The production is the most accomplished of anything in this week’s batch, and when it’s on, it’s genuinely cinematic. “Burst” is the clearest win, its fuzzed guitars panned wide to leave room for a prominent, growling bass that keeps every chord change readable, the master loud but never overrun. “Becoming” opens a wide stereo stage with a controlled sub-bass and a crisp, punchy kick, and “Euphoria” is the cleanest of all, balanced and deep with real dynamic headroom left for its transient peaks. When Lost in Kyiv trust the space in their arrangements, the electronic textures and the heaviness genuinely lift each other.
The record stumbles when it goes all-in on density. “Mantra” pushes its saturated guitars and a wobbling, over-distorted bass into a single wall where individual notes stop registering, and the loudest passages of “Eclipse” and “Liminality” clamp down hard enough to flatten the drums’ transients just as the songs peak. The opener “Enlightened” already hints at the issue, its low mids overlapping and its snare crushed under the loudness. These are the moments where the polish tips into brute force, and the catharsis the band build toward lands with less impact than it should.

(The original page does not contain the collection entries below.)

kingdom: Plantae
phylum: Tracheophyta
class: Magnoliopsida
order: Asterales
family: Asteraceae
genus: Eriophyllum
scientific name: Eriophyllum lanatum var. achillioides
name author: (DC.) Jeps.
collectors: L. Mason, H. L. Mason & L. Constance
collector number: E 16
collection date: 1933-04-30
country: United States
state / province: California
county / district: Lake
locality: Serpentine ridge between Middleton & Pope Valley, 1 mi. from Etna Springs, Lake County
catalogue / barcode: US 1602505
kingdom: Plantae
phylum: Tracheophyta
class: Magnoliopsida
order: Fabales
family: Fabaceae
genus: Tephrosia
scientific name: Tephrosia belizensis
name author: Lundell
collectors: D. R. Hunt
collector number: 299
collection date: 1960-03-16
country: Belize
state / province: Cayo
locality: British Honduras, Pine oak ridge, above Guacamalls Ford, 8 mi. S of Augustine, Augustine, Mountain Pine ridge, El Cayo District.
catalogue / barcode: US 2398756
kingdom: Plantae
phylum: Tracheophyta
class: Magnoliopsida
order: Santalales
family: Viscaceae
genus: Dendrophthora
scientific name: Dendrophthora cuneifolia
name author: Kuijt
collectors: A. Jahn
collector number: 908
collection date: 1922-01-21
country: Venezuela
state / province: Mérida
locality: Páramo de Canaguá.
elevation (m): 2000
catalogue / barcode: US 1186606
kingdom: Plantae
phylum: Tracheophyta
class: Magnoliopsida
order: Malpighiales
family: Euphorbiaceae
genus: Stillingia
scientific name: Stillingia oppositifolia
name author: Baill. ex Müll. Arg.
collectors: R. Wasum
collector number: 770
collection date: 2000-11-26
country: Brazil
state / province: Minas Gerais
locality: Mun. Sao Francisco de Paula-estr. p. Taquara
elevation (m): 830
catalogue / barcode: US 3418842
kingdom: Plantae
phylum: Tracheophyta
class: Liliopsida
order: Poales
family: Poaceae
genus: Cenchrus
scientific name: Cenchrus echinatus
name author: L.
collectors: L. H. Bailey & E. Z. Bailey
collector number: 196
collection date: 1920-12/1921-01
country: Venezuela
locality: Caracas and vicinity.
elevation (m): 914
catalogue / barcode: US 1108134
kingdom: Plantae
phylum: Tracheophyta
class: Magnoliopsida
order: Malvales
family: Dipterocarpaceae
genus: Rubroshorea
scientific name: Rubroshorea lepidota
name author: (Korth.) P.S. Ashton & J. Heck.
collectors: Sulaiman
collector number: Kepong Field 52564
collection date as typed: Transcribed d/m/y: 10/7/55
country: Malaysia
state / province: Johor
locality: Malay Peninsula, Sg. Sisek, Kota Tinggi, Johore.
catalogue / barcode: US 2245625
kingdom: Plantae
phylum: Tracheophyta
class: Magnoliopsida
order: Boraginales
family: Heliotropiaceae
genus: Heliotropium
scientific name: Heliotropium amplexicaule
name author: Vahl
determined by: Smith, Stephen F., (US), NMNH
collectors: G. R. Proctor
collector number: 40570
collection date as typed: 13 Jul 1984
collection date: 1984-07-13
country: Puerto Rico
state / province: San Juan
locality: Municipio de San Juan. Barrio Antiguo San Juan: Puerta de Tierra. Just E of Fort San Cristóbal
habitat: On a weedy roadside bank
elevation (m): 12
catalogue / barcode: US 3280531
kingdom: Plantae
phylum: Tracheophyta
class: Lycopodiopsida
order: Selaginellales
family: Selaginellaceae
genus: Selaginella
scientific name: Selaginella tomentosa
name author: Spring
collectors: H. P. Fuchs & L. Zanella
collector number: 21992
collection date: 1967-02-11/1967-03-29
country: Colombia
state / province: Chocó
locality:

We’re All Going To Be Fine is a polished, atmospheric, genuinely cinematic instrumental post-metal record from a band with a real feel for the crescendo and the electronic undertow beneath it, held just short of the top tier by a handful of over-compressed peaks. When it breathes, as on “Burst” and “Becoming,” it’s the widescreen post-metal Pelagic built its name on. A strong, absorbing listen, and a debut that suggests even better once these Parisians learn to trust the quiet as much as the loud.
Instrumental post-metal with synths woven throughout, built on the swing between ambient calm and fuzzed catharsis. The production is the most accomplished of the batch and genuinely cinematic when it’s on: “Burst” pans its fuzzed guitars wide to leave room for a prominent growling bass that keeps chord changes readable, “Becoming” opens a wide stereo stage with controlled sub-bass and a crisp punchy kick, and “Euphoria” is the cleanest, balanced and deep with real dynamic headroom. It stumbles when it goes all-in on density: “Mantra” pushes saturated guitars and an over-distorted bass into a single wall where notes stop registering, and the loudest passages of “Eclipse” and “Liminality” clamp down hard enough to flatten the drums’ transients at the peaks, while the opener “Enlightened” overlaps its low mids and crushes the snare. Polished, atmospheric and widescreen, held short of the top tier by a handful of over-compressed peaks.